The second distinguishable style is that used for many of the illustrations for The Power of The Dog as well as for the paintings for the series, The Sportsman's Year completed in 1906. In these, the figures and landscapes are painted in her earlier, highly finished style, but the perimeter of the paintings is left loose and sketchy. In the third type of painting, the background appears to have disappeared almost entirely, except for a few sketchy rendering which either establish the dog in a landscape, or somehow relate to the dog's country of origin. There are several in the collection in this category, including the original paintings for The Terriers and Toys portfolio, such as "A Feast of Fat things," and "Irish Members."

It seems curious that an artist so successful in England would suddenly move to America, but the onset of World War I had forever changed the world that she had known and loved. Her work had always been well received in America, and in her words, "Then came the war, and that finished everything. Before America came into the struggle, I came, here, to New York." She established her studio and residence at the Volney Hotel at 23 East 74th Street and the pure-bred dog fancy quickly took her under their wing and several commissions were almost immediate.

In America Maud Earl's style was to change again, and at this time, so did her subject matter. While continuing to paint dogs, she also created a great number of bird paintings, completed in what she referred to as "in the Chinese style."

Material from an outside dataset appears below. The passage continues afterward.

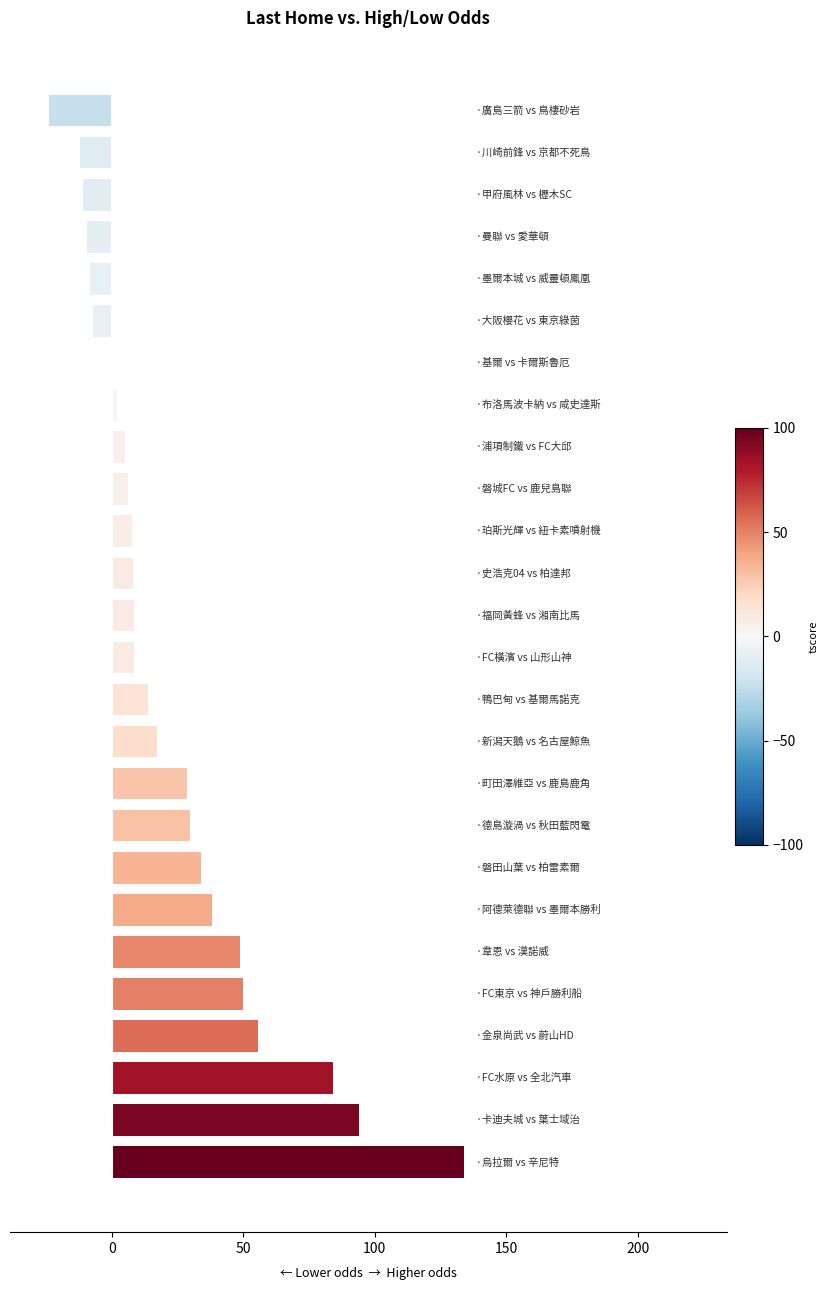

What is the average value?

23.1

In an interview in Country Life magazine in May of 1921, she reported that she seldom did dog portraits anymore, stating that if they were not decorative, they were not worth painting. This could certainly not be said of the bird and dog paintings which she was painting around this time, which were the epitome of elegance and decorative restraint. Proclaiming that she was working in the Chinese mode (actually, her work of this period has a closer kinship with the Japanese), she painted extraordinary panels of exotic birds, sometimes in anecdotal situations with dogs, or portraits of dogs which because of her new style were elevated to what she considered "the decorative".

She exhibited twenty-two paintings in the new style in her exhibition at the Jacques Seligman Galleries on East 51st Street in New York City. Described in the exhibition checklist as a special exhibition of screens and panels, Arts and Decoration of 1928 described them as "entirely Chinese in spirit and at the same time characteristic of her own unique artistry." In effect, they were an extension of her use of negative space seen in the earlier Toys and Terriers and British Hounds and Gun Dogs series. The great difference, however, was in their scale and subject matter.

The paintings were almost exclusively large in scale, and several of them were hinged together, making an actual screen. Maud Earl believed that they were one of her most important artistic contributions.

Miss Earl garnered a good deal of critical acclaim for her decorative panels. In fact, she became so well known that she was sometimes asked to create decorative panels for an entire room. She was commissioned, for instance, to create a Maud Earl room for the newly-opened Ritz Carleton Hotel on Iowa Avenue in Atlantic City. The whereabouts of these panels is unknown.

The artist also continued to paint portraits of her beloved dogs, including many belonging to prominent families of the day. Her palette changed, going toward more subdued colors, and colors to which she added a lot of white. She continued to paint dogs for the rest of her life, for as she pointed out in an interview with Freeman Lloyd, "...after all I now know that it would be impossible for Maud Earl to give up her real profession - that of painting portraits of pure-bred dogs of any breed, form or color." Maud Earl continued to paint beautiful pictures of pure-bred dogs until well into the 1930's. She returned to painting the more traditional oil portraits for which she had become so popular almost fifty years before, and at the time of her death in 1943, she was well-known to dog fanciers and art connoisseurs alike.

Maud Earl left an extraordinary body of work painted over a period of some fifty years. Born into the rigid world of late Victorian England, she stuck out as her ability to establish herself as an extraordinary artist of great talent.